During preproduction, not only are key talent and production members decided, but all of the major elements are also planned. Since things such as scenic design, lighting, and audio are interrelated, they must be carefully coordinated in a series of production meetings.
Once all the basic elements are in place, rehearsals can start.
A simple on-location segment may only involve a quick check of talent positions so that camera moves, audio, and lighting can be checked.
A complex dramatic production may require many days of rehearsals. These generally start with a table reading or dry rehearsal where the talent along with key production personnel sit around a table and read through the script. Often, script changes take place at this point.
Finally, there's a dress rehearsal. Here, the talent is "dressed" in the appropriate wardrobe, and all production elements are in place. This is the final opportunity for production personnel to solve whatever production problems remain.
The Production Phase
The production phase is where everything comes together (we can hope) in a kind of final performance.
Productions can either be broadcast live or recorded. With the exception of news shows, sports remotes, and some special-event broadcasts, productions are typically recorded for later broadcast or distribution.
Recording the show or segment provides an opportunity to fix problems, either by making changes during the editing phase or by stopping the recording and redoing the segment.
And, Finally, the Post-production Phase
Tasks, such as striking (taking down) sets, dismantling and packing equipment, handling final financial obligations, and evaluating the effect of the program, are part of the post-production phase.
Even though post-production includes all of these after-the-production jobs, most people only associate post-production with editing.
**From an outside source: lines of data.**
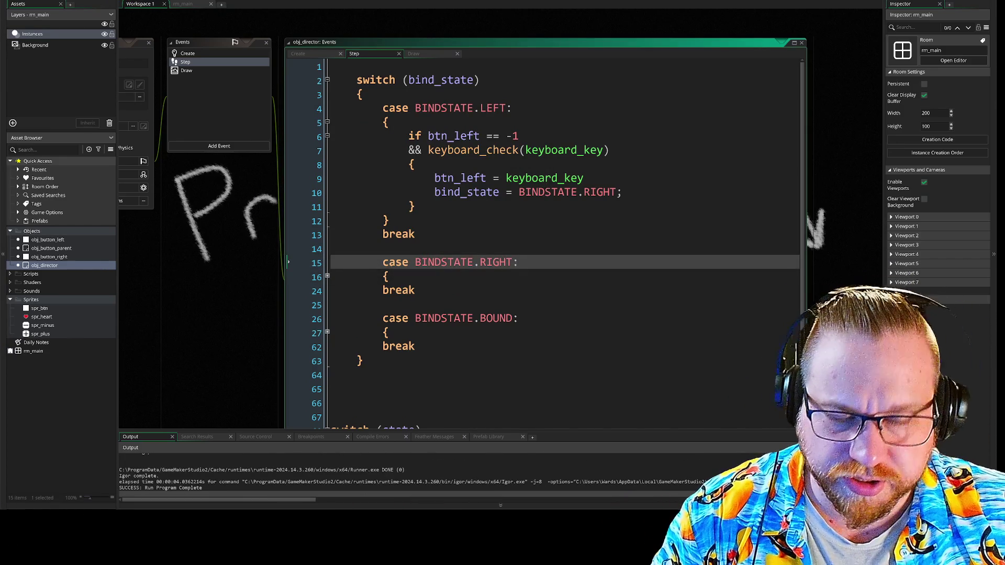
pyautogui.press('ctrl+z')
pyautogui.click(519, 263)
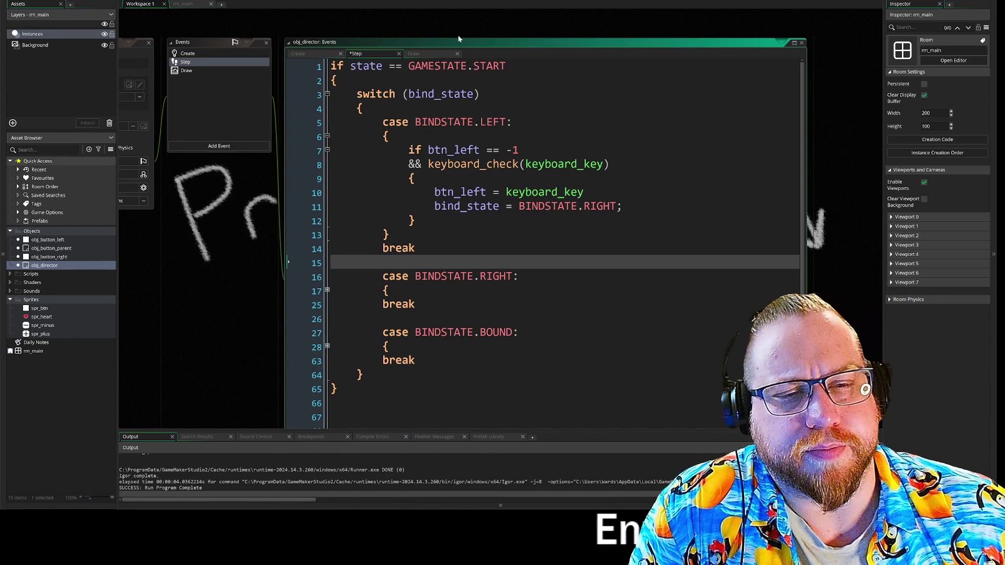
pyautogui.click(480, 94)
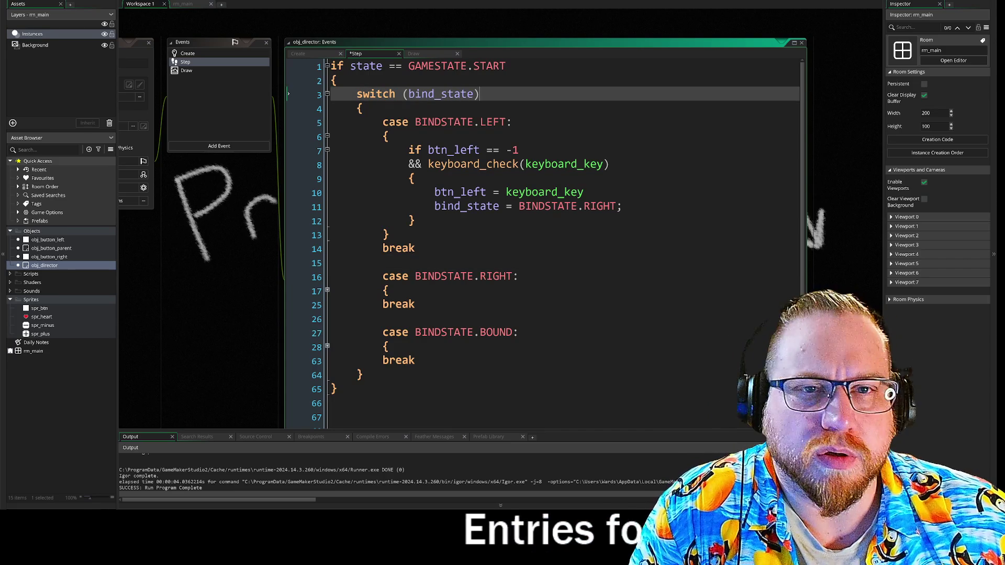
pyautogui.press('F6')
As computer-controlled editing techniques and post-production special effects have become more sophisticated editing has gone far beyond simply joining together segments in a desired order. As we've noted, editing is now a major focus of production creativity.
Armed with the latest digital effects, the editing phase can add much in the way of razzmatazz to a production. In fact, it's pretty easy to become enthralled with the special effect capabilities of your equipment. But, then there is this...
Confusing the Medium With the Message
As fun as all the razzmatazz effects might be to play with, all this high-tech stuff should only be considered a tool for a greater purpose: the effective communication of ideas and information. If that sounds a bit academic and stuffy, you might want to look at things from a broader time line.
If you think about it, today's latest high-tech effects will look pretty lame a few years from now. (Ever look at the special effects in some early films?)
It's only the ideas and feelings that have a chance of enduring. How many times have you seen a movie, and forgot about it almost as soon as you left the theater? In contrast, then there are the movies that seem to "stick with you" — that you may think about for days or even weeks.
In 2004, the average American spent 1,669 hours, the equivalent of 70 full days during the year, watching television.
This medium that you are learning to control can either be used to provide audiences with time-wasting, mindless, drivel...
...or ideas that can make a positive difference in the overall scheme of things. (And, as you may have noticed, there's often a definite need in the world for people to make a positive difference.